Quote the data below in full, minus the images.
-- Data listing follows --
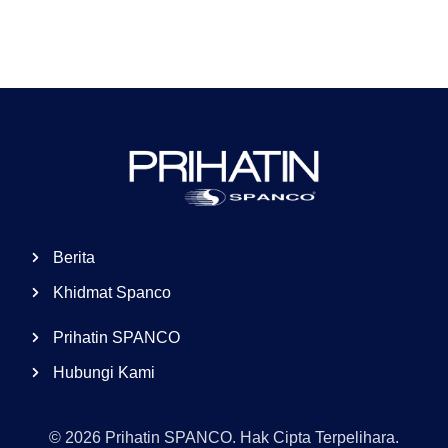
Berita
Khidmat Spanco
Prihatin SPANCO
Hubungi Kami
© 2026 Prihatin SPANCO. Hak Cipta Terpelihara.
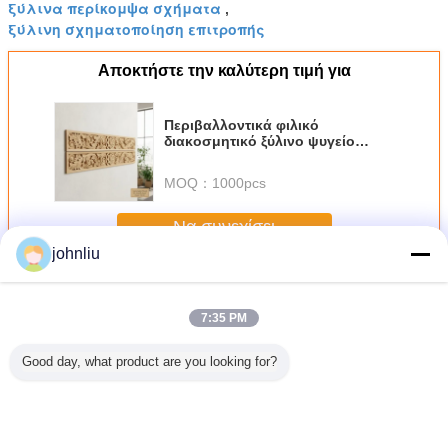
ξύλινα περίκομψα σχήματα
,
ξύλινη σχηματοποίηση επιτροπής
Αποκτήστε την καλύτερη τιμή για
Περιβαλλοντικά φιλικό
διακοσμητικό ξύλινο ψυγείο
κατασκευασμένο από βιώσιμες
ξύλινες πηγές ιδανικό για
MOQ：
1000pcs
εσωτερική διακόσμηση τοίχων
και αρχιτεκτονική βελτίωση
Να συνεχίσει
johnliu
Διακοσμητικά ξύλινα σχήματα
Περισσότεροι
7:35 PM
Good day, what product are you looking for?
ρά
Υγρασία - ξύλινα
SGS απόδειξης
Μικρό 2400mm
Γηράσκ
μητικά
σχήματα επίπλων
σχημάτων 5.4m
διακοσμητικό
εσωτερ
σχήματα
απόδειξης για
5.6m
ξύλινο PU
διακοσμ
ς για τα
κατοικημένο
διακοσμητικό
σχημάτων υλικό
ξύλινα σ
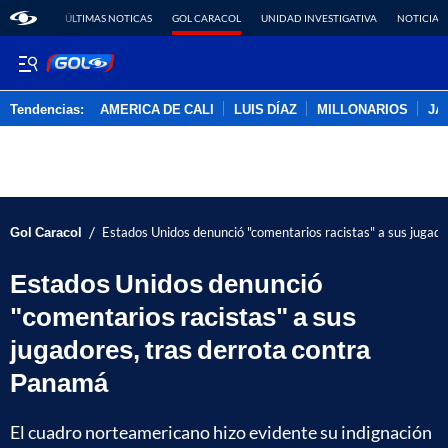
ÚLTIMAS NOTICAS
GOL CARACOL
UNIDAD INVESTIGATIVA
NOTICIAS
Tendencias:
AMERICA DE CALI
LUIS DÍAZ
MILLONARIOS
JA
PUBLICIDAD
/
Gol Caracol
Estados Unidos denunció "comentarios racistas" a sus jugad
Estados Unidos denunció
"comentarios racistas" a sus
jugadores, tras derrota contra
Panamá
El cuadro norteamericano hizo evidente su indignación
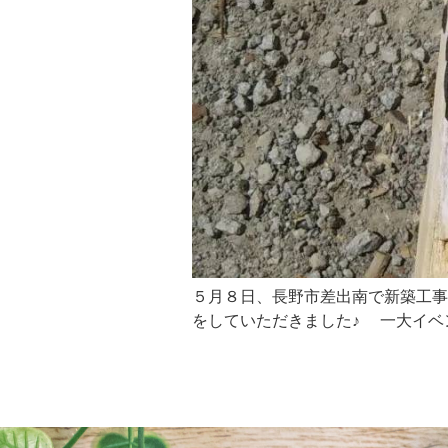
５月８日、長野市差出南で新築工事
をしていただきました♪ 一大イベン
-- Data listing concluded --
▸ **The completed task**
Berita
Khidmat Spanco
Prihatin SPANCO
Hubungi Kami
© 2026 Prihatin SPANCO. Hak Cipta Terpelihara.
ξύλινα περίκομψα σχήματα
,
ξύλινη σχηματοποίηση επιτροπής
Αποκτήστε την καλύτερη τιμή για
Περιβαλλοντικά φιλικό
διακοσμητικό ξύλινο ψυγείο
κατασκευασμένο από βιώσιμες
ξύλινες πηγές ιδανικό για
MOQ：
1000pcs
εσωτερική διακόσμηση τοίχων
και αρχιτεκτονική βελτίωση
Να συνεχίσει
johnliu
Διακοσμητικά ξύλινα σχήματα
Περισσότεροι
7:35 PM
Good day, what product are you looking for?
ρά
Υγρασία - ξύλινα
SGS απόδειξης
Μικρό 2400mm
Γηράσκ
μητικά
σχήματα επίπλων
σχημάτων 5.4m
διακοσμητικό
εσωτερ
σχήματα
απόδειξης για
5.6m
ξύλινο PU
διακοσμ
ς για τα
κατοικημένο
διακοσμητικό
σχημάτων υλικό
ξύλινα σ
ÚLTIMAS NOTICAS
GOL CARACOL
UNIDAD INVESTIGATIVA
NOTICIAS
Tendencias:
AMERICA DE CALI
LUIS DÍAZ
MILLONARIOS
JA
PUBLICIDAD
/
Gol Caracol
Estados Unidos denunció "comentarios racistas" a sus jugad
Estados Unidos denunció
"comentarios racistas" a sus
jugadores, tras derrota contra
Panamá
El cuadro norteamericano hizo evidente su indignación
５月８日、長野市差出南で新築工事
をしていただきました♪ 一大イベン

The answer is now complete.